▶ _Directions_:
• 1. In the thread, which command is described as doing "things that can be done from a pack-by-pack level scan"?
• 2. Output the clock update rows, from the first line of the rows through the line containing "Chengdu: 6:02 -> 11:02", as a JSON list of strings with one string per line and blank lines left out.

Rob Browning <
r...@defaultvalue.org> writes:
> Greg Troxel <
g...@lexort.com> writes:
>
>> I am finding these invocations difficult to use reasonably. They
>> massively overlap but each leaves out some things.
>
> Don't know if it's useful/interesting, but note also that the validate-*
> commands were written expediently to address very specific things
> (i.e. the problems we noticed and had to fix), and the names are also
> intentionally fairly specific so that if/when we come up with some more
> unified approach with a presumably friendlier interface, these could
> just remain as lower-level "plumbing" if more appropriate.
I get it that there are reasons how we got where we are, and that it's
all complicated. I guess it would just be nice if someplace -- and I
feel like bup-fsck(1) is the place, given the semantics the world places
on fsck -- addresses what was and what wans't checked, and the overlaps.
Otherwise, one presumes a completed coherent design :-) where what we
have a is evolutionary delivery of checks to fix specific observed pain.
> Given the costs involved for large repositories, some of their
> particulars also reflect performance considerations,
> e.g. validate-object-links does "things that can be done from a
> pack-by-pack level scan" where validate-refs does "things that require a
> full graph walk". The former is *much* more efficient, which is why
> it's recommended first.

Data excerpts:
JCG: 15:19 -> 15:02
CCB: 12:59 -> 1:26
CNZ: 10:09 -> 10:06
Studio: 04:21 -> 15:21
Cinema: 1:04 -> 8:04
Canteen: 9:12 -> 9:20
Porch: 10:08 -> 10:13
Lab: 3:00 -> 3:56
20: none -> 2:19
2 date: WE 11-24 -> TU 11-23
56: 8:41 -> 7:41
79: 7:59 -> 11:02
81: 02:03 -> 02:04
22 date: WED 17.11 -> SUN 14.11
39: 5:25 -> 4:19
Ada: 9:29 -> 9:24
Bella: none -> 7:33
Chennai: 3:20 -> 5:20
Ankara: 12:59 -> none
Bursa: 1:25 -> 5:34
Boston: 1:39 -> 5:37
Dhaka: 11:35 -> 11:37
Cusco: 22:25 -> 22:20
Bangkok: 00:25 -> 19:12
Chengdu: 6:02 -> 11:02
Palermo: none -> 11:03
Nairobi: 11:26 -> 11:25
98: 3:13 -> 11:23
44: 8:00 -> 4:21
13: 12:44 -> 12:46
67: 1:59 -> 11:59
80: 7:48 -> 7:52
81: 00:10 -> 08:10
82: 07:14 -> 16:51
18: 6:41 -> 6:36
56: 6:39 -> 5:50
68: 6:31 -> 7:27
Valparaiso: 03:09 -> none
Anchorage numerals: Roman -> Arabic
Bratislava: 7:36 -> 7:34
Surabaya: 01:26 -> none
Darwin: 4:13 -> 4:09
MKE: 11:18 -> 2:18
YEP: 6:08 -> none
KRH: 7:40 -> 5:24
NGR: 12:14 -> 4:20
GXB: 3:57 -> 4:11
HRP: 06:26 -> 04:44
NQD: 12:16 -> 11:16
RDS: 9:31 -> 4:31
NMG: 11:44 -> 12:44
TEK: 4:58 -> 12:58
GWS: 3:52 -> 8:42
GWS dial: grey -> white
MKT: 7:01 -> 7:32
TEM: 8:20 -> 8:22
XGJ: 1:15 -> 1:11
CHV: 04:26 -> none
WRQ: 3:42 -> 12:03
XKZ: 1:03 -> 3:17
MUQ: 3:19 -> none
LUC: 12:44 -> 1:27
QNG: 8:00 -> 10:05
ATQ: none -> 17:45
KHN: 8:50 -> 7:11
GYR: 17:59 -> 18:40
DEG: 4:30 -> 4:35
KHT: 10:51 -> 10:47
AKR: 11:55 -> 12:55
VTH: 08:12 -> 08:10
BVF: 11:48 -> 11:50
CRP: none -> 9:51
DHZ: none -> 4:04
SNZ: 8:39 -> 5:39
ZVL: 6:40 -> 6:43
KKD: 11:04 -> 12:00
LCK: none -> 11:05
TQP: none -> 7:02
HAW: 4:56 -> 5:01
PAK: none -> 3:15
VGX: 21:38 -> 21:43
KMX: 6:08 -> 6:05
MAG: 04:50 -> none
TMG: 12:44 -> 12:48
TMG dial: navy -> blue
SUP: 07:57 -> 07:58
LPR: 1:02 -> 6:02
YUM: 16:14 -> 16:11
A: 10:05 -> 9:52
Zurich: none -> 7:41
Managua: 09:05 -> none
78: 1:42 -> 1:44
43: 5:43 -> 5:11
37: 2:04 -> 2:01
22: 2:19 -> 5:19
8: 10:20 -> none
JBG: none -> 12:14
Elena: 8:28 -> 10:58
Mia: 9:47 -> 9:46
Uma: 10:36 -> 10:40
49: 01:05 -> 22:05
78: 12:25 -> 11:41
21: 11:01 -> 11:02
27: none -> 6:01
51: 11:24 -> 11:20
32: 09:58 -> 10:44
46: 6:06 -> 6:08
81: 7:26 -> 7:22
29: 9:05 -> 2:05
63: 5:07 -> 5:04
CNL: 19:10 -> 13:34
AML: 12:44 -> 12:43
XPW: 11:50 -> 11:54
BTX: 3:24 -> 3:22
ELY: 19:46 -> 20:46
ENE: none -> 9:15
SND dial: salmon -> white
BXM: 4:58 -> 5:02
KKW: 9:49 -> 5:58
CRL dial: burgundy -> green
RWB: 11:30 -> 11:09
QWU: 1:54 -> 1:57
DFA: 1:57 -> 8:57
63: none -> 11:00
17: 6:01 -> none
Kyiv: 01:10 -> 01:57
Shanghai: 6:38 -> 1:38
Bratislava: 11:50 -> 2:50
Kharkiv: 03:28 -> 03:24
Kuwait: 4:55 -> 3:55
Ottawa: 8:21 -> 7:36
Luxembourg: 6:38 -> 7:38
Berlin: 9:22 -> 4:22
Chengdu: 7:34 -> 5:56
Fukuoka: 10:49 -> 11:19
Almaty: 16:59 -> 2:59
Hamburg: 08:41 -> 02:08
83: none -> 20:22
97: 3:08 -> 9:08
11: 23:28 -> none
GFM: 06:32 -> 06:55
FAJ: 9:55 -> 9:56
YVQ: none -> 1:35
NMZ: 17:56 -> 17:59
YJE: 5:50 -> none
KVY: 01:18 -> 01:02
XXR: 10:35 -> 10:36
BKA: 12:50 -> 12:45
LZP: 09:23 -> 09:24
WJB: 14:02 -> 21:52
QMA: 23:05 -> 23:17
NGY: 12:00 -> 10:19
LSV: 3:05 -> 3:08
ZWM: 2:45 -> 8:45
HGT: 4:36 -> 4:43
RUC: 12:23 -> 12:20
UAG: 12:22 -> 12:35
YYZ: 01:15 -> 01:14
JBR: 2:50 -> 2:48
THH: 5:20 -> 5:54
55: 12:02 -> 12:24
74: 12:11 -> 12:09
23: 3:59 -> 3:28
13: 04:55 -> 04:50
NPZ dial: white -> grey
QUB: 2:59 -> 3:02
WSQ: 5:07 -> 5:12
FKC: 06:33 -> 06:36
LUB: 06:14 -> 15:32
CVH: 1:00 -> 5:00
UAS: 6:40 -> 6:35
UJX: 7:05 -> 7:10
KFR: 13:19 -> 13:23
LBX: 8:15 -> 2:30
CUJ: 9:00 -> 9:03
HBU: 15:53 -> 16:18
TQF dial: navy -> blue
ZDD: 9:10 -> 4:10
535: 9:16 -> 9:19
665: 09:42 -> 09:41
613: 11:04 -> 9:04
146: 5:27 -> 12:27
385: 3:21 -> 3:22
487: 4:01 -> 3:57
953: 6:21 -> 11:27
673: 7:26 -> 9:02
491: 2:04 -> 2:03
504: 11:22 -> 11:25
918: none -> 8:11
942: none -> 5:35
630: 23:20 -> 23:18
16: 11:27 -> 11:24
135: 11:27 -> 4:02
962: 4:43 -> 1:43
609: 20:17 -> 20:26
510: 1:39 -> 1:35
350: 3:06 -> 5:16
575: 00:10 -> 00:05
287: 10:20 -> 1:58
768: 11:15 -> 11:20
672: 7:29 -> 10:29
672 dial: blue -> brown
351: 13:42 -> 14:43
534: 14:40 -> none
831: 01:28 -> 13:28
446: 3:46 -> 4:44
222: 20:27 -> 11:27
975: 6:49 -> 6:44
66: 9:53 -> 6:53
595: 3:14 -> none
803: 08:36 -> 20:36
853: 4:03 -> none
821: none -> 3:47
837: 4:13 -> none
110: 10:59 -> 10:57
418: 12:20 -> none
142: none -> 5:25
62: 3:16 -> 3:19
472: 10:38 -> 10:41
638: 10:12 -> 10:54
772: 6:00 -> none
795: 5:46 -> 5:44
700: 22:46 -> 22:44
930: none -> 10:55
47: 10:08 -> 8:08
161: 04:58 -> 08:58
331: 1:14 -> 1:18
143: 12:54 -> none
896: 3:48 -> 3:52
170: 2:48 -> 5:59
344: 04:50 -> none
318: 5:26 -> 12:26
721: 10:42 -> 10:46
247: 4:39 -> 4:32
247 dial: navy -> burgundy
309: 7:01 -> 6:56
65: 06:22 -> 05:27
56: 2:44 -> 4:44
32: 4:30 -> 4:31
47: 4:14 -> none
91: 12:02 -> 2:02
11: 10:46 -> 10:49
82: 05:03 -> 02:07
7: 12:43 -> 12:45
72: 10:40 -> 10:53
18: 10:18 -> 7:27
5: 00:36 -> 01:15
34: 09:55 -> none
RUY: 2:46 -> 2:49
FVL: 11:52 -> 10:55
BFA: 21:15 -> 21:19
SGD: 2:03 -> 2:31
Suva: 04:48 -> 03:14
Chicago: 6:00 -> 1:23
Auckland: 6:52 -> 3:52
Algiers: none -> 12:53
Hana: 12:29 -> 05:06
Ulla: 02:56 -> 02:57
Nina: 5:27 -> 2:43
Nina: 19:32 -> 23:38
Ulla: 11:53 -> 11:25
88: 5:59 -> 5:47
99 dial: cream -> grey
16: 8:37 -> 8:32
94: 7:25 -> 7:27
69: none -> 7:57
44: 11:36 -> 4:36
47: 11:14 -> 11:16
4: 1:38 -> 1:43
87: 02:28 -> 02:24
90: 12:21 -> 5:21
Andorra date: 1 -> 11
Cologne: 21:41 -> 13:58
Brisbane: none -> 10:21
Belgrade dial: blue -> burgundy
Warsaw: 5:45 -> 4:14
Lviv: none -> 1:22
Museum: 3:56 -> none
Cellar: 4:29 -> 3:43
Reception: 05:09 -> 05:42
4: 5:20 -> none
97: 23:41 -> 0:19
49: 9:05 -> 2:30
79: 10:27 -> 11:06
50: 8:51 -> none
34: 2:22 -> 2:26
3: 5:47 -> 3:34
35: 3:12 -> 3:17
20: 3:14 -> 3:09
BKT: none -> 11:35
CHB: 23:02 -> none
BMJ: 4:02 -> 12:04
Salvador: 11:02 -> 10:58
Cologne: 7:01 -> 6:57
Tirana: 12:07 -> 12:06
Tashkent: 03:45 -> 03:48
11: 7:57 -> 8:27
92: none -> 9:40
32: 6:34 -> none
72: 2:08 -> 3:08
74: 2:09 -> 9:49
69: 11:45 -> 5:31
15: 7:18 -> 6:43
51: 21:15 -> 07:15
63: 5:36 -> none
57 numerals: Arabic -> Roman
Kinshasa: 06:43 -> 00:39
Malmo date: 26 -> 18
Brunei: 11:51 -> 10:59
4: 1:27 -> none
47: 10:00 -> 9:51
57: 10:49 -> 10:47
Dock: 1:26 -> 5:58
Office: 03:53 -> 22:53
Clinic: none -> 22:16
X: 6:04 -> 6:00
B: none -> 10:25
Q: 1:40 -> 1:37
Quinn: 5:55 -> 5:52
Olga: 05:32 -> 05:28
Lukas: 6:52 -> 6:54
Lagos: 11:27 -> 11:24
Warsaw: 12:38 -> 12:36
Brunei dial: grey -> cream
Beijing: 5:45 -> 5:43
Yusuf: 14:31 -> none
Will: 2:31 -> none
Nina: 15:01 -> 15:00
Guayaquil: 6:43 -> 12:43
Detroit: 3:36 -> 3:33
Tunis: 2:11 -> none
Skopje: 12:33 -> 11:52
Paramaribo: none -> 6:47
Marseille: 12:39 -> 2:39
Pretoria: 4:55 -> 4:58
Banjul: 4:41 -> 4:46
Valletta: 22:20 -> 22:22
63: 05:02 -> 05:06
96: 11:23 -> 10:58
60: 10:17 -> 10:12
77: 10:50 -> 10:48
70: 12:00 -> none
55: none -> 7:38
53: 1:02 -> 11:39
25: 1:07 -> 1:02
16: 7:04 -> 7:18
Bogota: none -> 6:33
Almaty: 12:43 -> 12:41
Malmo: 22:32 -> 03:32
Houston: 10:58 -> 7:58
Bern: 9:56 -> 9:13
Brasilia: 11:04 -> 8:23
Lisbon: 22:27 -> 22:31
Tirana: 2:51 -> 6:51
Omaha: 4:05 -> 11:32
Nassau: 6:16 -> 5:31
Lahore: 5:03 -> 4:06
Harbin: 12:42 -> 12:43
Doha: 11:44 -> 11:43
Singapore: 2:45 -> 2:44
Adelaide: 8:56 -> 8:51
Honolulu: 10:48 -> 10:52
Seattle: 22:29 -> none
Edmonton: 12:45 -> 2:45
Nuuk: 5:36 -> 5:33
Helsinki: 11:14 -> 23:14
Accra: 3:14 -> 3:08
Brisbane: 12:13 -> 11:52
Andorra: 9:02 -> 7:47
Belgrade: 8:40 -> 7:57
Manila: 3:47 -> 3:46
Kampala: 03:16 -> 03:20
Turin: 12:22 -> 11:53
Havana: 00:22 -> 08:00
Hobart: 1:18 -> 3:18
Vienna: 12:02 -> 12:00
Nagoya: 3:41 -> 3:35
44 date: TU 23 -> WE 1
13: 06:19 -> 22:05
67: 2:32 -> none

▶ _Answers per task_:
• 1. validate-object-links

• 2.
[
  "JCG: 15:19 -> 15:02",
  "CCB: 12:59 -> 1:26",
  "CNZ: 10:09 -> 10:06",
  "Studio: 04:21 -> 15:21",
  "Cinema: 1:04 -> 8:04",
  "Canteen: 9:12 -> 9:20",
  "Porch: 10:08 -> 10:13",
  "Lab: 3:00 -> 3:56",
  "20: none -> 2:19",
  "2 date: WE 11-24 -> TU 11-23",
  "56: 8:41 -> 7:41",
  "79: 7:59 -> 11:02",
  "81: 02:03 -> 02:04",
  "22 date: WED 17.11 -> SUN 14.11",
  "39: 5:25 -> 4:19",
  "Ada: 9:29 -> 9:24",
  "Bella: none -> 7:33",
  "Chennai: 3:20 -> 5:20",
  "Ankara: 12:59 -> none",
  "Bursa: 1:25 -> 5:34",
  "Boston: 1:39 -> 5:37",
  "Dhaka: 11:35 -> 11:37",
  "Cusco: 22:25 -> 22:20",
  "Bangkok: 00:25 -> 19:12",
  "Chengdu: 6:02 -> 11:02"
]